Artigo dominical

O pregador cansado
Dom Pedro José Conti, Bispo de Macapá

O grande pregador estava ficando velho e cansado de falar. Preparar uma hora de pregação, toda sexta-feira, era difícil. Todos, porém, gostavam das pregações dele. Havia um bom grupo de alunos da escola dos pregadores que corriam para escutá-lo e, por isso, ele também não queria decepcioná-los. Ele era brincalhão e deu um jeito para tirar algumas sextas-feiras de descanso. Quando chegou a hora do sermão, o velho pregador perguntou:

– Vocês sabem sobre qual assunto eu vou falar esta noite? – Evidentemente o povo respondeu que não. O pregador, fingindo decepção, disse:

– Como vocês são tão ignorantes, eu não vou perder o meu tempo com vocês, é inútil ensiná-los.

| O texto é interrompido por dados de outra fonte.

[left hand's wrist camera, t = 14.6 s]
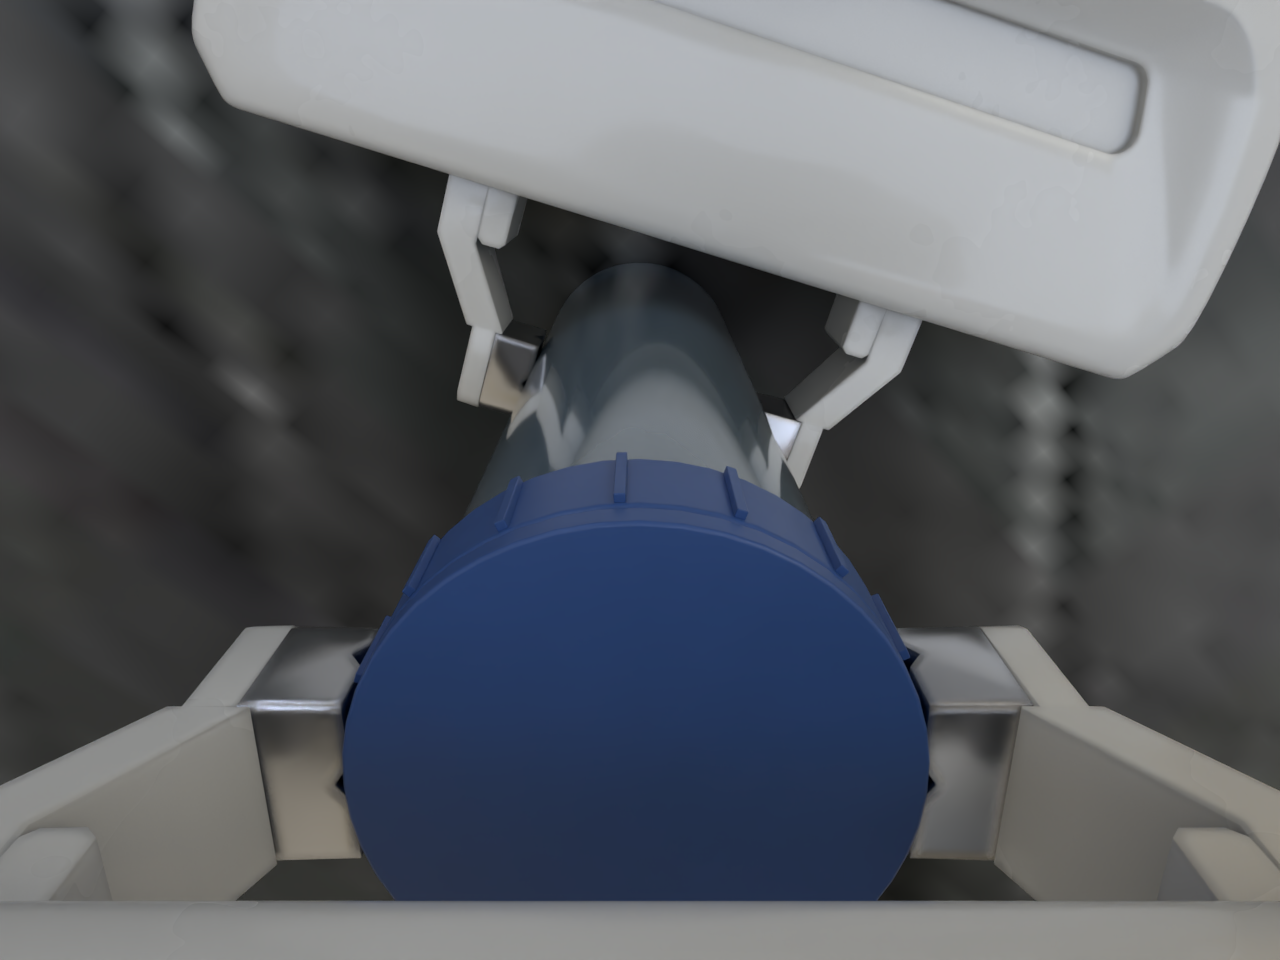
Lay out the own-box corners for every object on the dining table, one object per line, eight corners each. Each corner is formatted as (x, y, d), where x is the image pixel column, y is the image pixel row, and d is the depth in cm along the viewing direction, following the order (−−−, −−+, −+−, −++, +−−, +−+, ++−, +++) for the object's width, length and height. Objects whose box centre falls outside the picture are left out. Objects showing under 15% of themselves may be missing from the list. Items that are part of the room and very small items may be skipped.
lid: (842, 394, 9) (885, 450, 7) (921, 835, 11) (968, 953, 9) (307, 522, 9) (241, 599, 8) (474, 923, 11) (446, 1048, 10)
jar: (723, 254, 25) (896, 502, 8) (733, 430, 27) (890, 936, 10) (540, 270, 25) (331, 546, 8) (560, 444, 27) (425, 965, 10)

E foi embora sem mais nenhuma pregação.

Na sexta-feira seguinte, ele perguntou novamente:

– Meus irmãos: vocês sabem sobre qual assunto eu vou pregar esta noite?

O povo desta vez respondeu:

– Sim, sabemos.

– Então – continuou o mestre – se vocês já sabem o que eu iria dizer, posso ir embora.

E também dessa vez saiu sem mais nenhuma palavra. O povo ficou encabulado com as atitudes do mestre e assim decidiram que, na sexta-feira seguinte, a metade dos presentes responderia “sim” e a outra metade “não”. Quando o pregador começou a falar perguntou, de novo, se eles sabiam qual era o assunto da pregação. Como havia sido combinado, a metade respondeu que sim e a outra metade que não. Ao ouvi-los, o mestre falou:

– Bom, visto que a metade de vocês sabe qual seria o assunto da minha pregação podem aproveitar e explicá-lo à outra metade que ainda não sabe.

Mais uma vez, o mestre foi embora sem falar mais nada. Foi assim que o velho pregador, cansado, tirou algumas semanas de folga e os seus alunos ficaram pensando se, um dia, haveriam de ter coragem e bom humor suficientes para fazer o que ele havia feito.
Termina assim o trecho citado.